*** Opening Study text ***

2022-02-08 12:49 ` Arnd Bergmann
@ 2022-02-08 13:35 ` Ard Biesheuvel
0 siblings, 0 replies; 7+ messages in thread
From: Ard Biesheuvel @ 2022-02-08 13:35 UTC (permalink / raw)
To: Arnd Bergmann
Cc: Russell King, Arnd Bergmann, Linus Walleij, Christoph Hellwig,
Laurentiu Tudor, USB list, Alan Stern, Linux ARM,
Linux Kernel Mailing List
On Tue, 8 Feb 2022 at 13:49, Arnd Bergmann <arnd@kernel.org> wrote:
>
> On Thu, Feb 3, 2022 at 9:47 AM Ard Biesheuvel <ardb@kernel.org> wrote:
> > On Thu, 3 Feb 2022 at 09:38, Arnd Bergmann <arnd@kernel.org> wrote:
> >
> > > There are two main downsides:
> > >
> > > - rather than using a dynamically sized pool, this buffer needs
> > > to be allocated at probe time using a fixed size. Without
> > > having any idea of what it should be, I picked a size of
> > > 64KB, which is between what the other two OHCI front-ends use
> > > in their SRAM. If anyone has a better idea what that size
> > > is reasonable, this can be trivially changed.

*** Closing Study text ***
*** Opening Supplied information ***

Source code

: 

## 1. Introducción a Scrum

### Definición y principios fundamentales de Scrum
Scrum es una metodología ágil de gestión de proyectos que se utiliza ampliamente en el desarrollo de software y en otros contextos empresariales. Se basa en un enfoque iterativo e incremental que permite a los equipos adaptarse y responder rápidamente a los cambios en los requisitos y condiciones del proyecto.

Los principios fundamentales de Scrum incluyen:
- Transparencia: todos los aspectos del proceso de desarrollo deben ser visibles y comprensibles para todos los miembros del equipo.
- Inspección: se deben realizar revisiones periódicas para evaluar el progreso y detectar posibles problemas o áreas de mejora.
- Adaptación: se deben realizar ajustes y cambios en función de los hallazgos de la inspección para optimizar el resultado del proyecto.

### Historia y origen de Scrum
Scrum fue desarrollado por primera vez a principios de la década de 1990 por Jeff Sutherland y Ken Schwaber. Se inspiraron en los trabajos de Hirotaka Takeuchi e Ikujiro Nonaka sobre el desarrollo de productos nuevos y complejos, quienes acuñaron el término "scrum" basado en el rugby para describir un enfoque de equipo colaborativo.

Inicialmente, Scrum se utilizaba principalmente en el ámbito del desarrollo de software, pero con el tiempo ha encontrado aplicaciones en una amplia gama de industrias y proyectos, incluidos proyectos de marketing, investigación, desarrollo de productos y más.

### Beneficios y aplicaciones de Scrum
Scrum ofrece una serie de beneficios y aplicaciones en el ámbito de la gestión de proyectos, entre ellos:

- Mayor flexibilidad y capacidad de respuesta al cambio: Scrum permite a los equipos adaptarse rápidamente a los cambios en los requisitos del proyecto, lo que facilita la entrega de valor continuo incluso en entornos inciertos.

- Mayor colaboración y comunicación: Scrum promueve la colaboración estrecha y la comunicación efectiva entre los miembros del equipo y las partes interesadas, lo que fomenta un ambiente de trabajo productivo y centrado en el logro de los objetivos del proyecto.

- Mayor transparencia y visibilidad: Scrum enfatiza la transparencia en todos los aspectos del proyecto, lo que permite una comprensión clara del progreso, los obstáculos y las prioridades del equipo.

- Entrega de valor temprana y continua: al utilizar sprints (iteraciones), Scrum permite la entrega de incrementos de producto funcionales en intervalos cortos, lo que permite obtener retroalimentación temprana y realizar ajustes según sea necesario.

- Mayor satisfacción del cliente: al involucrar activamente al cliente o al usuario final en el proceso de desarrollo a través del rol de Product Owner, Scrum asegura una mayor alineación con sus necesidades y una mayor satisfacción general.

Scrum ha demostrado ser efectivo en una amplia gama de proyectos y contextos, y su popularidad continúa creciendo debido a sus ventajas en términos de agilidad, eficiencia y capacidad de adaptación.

*** Closing Supplied information ***

Work to complete
1 - Reproduce the mailing-list excerpt about the OHCI buffer size word for word.
2 - Copy the lines in the records from the line containing "Inicialmente, Scrum se" up to and including the line containing "Scrum ofrece una", and give only those lines.
The text and the records have nothing to do with each other.

Your written answers
1 -
2022-02-08 12:49 ` Arnd Bergmann
@ 2022-02-08 13:35 ` Ard Biesheuvel
0 siblings, 0 replies; 7+ messages in thread
From: Ard Biesheuvel @ 2022-02-08 13:35 UTC (permalink / raw)
To: Arnd Bergmann
Cc: Russell King, Arnd Bergmann, Linus Walleij, Christoph Hellwig,
Laurentiu Tudor, USB list, Alan Stern, Linux ARM,
Linux Kernel Mailing List
On Tue, 8 Feb 2022 at 13:49, Arnd Bergmann <arnd@kernel.org> wrote:
>
> On Thu, Feb 3, 2022 at 9:47 AM Ard Biesheuvel <ardb@kernel.org> wrote:
> > On Thu, 3 Feb 2022 at 09:38, Arnd Bergmann <arnd@kernel.org> wrote:
> >
> > > There are two main downsides:
> > >
> > > - rather than using a dynamically sized pool, this buffer needs
> > > to be allocated at probe time using a fixed size. Without
> > > having any idea of what it should be, I picked a size of
> > > 64KB, which is between what the other two OHCI front-ends use
> > > in their SRAM. If anyone has a better idea what that size
> > > is reasonable, this can be trivially changed.

2 -
Inicialmente, Scrum se utilizaba principalmente en el ámbito del desarrollo de software, pero con el tiempo ha encontrado aplicaciones en una amplia gama de industrias y proyectos, incluidos proyectos de marketing, investigación, desarrollo de productos y más.

### Beneficios y aplicaciones de Scrum
Scrum ofrece una serie de beneficios y aplicaciones en el ámbito de la gestión de proyectos, entre ellos:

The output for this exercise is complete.